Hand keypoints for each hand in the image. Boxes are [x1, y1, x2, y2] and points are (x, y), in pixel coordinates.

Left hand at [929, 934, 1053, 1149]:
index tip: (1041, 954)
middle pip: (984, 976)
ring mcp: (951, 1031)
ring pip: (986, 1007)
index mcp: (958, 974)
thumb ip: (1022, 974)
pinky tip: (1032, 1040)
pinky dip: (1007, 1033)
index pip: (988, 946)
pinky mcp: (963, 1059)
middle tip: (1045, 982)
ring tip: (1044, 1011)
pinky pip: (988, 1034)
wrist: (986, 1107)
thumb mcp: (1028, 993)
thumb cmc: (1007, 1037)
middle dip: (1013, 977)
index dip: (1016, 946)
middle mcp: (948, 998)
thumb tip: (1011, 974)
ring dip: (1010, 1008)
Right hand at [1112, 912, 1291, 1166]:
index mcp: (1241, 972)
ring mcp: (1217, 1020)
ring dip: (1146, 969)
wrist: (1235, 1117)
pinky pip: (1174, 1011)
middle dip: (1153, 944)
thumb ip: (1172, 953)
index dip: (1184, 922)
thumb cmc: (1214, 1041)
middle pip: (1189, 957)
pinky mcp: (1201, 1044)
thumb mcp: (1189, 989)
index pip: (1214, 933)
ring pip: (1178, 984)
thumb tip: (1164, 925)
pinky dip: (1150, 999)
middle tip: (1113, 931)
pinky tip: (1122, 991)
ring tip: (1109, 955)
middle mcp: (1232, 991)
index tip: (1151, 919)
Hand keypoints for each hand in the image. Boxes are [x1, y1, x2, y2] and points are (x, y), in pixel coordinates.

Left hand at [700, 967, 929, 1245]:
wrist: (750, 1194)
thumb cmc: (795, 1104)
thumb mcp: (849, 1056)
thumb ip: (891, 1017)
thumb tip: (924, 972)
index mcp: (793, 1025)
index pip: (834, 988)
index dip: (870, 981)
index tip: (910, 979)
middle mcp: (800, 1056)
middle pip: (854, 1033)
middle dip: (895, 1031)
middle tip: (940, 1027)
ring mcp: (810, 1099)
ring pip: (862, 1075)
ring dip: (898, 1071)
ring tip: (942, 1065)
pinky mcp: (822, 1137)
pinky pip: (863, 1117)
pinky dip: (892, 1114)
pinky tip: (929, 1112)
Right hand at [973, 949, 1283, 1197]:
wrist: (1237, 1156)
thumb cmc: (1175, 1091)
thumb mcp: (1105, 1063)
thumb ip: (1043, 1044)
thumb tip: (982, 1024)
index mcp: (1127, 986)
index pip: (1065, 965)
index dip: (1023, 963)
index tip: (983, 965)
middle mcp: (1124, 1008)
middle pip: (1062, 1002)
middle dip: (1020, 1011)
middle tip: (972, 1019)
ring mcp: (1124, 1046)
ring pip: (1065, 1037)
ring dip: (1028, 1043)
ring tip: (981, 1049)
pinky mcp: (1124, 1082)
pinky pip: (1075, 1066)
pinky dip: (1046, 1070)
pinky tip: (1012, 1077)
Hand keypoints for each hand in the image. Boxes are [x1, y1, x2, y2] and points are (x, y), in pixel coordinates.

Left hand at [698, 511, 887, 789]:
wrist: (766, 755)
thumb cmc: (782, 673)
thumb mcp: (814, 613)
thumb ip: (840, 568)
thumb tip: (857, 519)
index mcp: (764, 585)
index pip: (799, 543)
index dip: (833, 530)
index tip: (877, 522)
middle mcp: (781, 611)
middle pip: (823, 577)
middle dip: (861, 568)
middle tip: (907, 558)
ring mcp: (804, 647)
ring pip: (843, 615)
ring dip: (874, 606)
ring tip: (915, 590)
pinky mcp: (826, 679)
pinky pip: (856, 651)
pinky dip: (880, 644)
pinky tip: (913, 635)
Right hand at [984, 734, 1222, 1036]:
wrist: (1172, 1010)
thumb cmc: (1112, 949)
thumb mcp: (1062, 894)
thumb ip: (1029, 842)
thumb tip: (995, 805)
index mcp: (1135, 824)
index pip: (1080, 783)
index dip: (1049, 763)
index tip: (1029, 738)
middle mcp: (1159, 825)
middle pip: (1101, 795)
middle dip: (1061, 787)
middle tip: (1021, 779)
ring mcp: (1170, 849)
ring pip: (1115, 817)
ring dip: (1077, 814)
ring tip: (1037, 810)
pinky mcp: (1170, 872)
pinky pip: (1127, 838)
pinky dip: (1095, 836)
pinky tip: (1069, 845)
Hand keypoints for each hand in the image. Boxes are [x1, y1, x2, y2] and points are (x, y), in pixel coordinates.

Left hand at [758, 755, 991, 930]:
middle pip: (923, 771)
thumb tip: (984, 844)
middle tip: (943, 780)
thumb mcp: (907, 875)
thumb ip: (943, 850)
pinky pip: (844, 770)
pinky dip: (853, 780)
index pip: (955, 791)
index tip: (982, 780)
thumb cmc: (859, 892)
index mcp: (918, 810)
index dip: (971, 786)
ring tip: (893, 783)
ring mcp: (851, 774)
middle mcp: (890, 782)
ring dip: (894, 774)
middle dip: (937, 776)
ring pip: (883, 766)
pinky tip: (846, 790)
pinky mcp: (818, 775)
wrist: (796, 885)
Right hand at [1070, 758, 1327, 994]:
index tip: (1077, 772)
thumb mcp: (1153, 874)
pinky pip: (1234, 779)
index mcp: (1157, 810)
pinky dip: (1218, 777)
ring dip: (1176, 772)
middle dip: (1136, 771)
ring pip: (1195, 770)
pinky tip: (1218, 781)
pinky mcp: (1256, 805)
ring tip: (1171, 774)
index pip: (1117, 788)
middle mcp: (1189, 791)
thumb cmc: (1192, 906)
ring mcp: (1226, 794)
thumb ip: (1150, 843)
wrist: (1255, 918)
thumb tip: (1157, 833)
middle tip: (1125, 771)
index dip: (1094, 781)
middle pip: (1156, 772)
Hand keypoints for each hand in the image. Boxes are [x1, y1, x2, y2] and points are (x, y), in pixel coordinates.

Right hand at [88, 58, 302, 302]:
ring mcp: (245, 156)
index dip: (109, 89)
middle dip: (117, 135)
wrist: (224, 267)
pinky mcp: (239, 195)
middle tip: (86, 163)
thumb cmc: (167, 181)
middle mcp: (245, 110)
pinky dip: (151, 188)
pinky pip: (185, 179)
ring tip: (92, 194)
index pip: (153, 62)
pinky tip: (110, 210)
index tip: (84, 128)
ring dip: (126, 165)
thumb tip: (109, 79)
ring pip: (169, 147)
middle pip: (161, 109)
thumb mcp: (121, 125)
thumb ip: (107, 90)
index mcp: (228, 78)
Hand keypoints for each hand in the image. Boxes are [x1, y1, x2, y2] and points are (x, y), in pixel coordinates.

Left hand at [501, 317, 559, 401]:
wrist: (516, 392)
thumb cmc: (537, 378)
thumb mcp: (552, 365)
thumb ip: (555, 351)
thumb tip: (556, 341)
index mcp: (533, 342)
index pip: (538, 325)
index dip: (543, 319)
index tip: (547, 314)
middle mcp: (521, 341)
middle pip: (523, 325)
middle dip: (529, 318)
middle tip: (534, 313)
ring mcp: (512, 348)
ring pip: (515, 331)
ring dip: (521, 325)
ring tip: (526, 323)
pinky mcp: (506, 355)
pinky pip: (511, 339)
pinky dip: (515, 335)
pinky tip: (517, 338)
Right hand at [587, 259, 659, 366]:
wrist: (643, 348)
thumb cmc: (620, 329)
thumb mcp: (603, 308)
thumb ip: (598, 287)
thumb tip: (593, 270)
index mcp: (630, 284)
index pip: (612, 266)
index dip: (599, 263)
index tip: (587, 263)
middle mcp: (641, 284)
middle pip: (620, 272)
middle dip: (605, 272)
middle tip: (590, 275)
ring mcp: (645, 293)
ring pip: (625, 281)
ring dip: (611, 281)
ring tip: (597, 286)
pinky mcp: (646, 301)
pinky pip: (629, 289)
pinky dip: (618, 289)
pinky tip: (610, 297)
-- -- --
**Action item**.
Exact duplication is required for the lines above, from the line that contains "index dip: (1049, 763)" to the line that contains "ring pip: (169, 147)", inclusive; omit all others.

**Task output**.
index dip: (1049, 763)
index tip: (1029, 738)
middle mcp: (1159, 825)
middle pip: (1101, 795)
middle dip: (1061, 787)
middle tip: (1021, 779)
ring mcp: (1170, 849)
ring pip: (1115, 817)
ring dip: (1077, 814)
ring tip: (1037, 810)
pinky mcp: (1170, 872)
pinky pip: (1127, 838)
pinky dip: (1095, 836)
pinky tip: (1069, 845)
Hand keypoints for each hand in the image. Boxes are [x1, y1, x2, y2] and points are (x, y), in pixel coordinates.

Left hand at [758, 755, 991, 930]:
middle pip: (923, 771)
thumb tip: (984, 844)
middle tip: (943, 780)
thumb mcp: (907, 875)
thumb ip: (943, 850)
pinky pip: (844, 770)
pinky dip: (853, 780)
index pip: (955, 791)
index tip: (982, 780)
thumb cmc: (859, 892)
index mcp: (918, 810)
index dip: (971, 786)
ring tip: (893, 783)
ring mcp: (851, 774)
middle mcp: (890, 782)
ring dip: (894, 774)
middle dip: (937, 776)
ring pip: (883, 766)
pinky tip: (846, 790)
pinky mcp: (818, 775)
wrist: (796, 885)
Right hand at [1070, 758, 1327, 994]:
index tip: (1077, 772)
thumb mcp: (1153, 874)
pinky pip: (1234, 779)
index mcp: (1157, 810)
pinky dip: (1218, 777)
ring dip: (1176, 772)
middle dip: (1136, 771)
ring pip: (1195, 770)
pinky tip: (1218, 781)
pinky mcp: (1256, 805)
ring tip: (1171, 774)
index pip: (1117, 788)
middle mcp: (1189, 791)
thumb cmc: (1192, 906)
ring mcp: (1226, 794)
thumb ip: (1150, 843)
wrist: (1255, 918)
thumb tip: (1157, 833)
middle tip: (1125, 771)
index dip: (1094, 781)
middle pip: (1156, 772)
Hand keypoints for each hand in the image. Boxes are [x1, y1, x2, y2] and points are (x, y), in pixel coordinates.

Right hand at [88, 58, 302, 302]:
ring mcp: (245, 156)
index dip: (109, 89)
middle dip: (117, 135)
wrist: (224, 267)
pinky mcp: (239, 195)
middle tip: (86, 163)
thumb cmc: (167, 181)
middle mcp: (245, 110)
pinky dip: (151, 188)
pinky pip: (185, 179)
ring tip: (92, 194)
index pip: (153, 62)
pinky tip: (110, 210)
index tip: (84, 128)
ring dip: (126, 165)
thumb tip: (109, 79)
ring pip: (169, 147)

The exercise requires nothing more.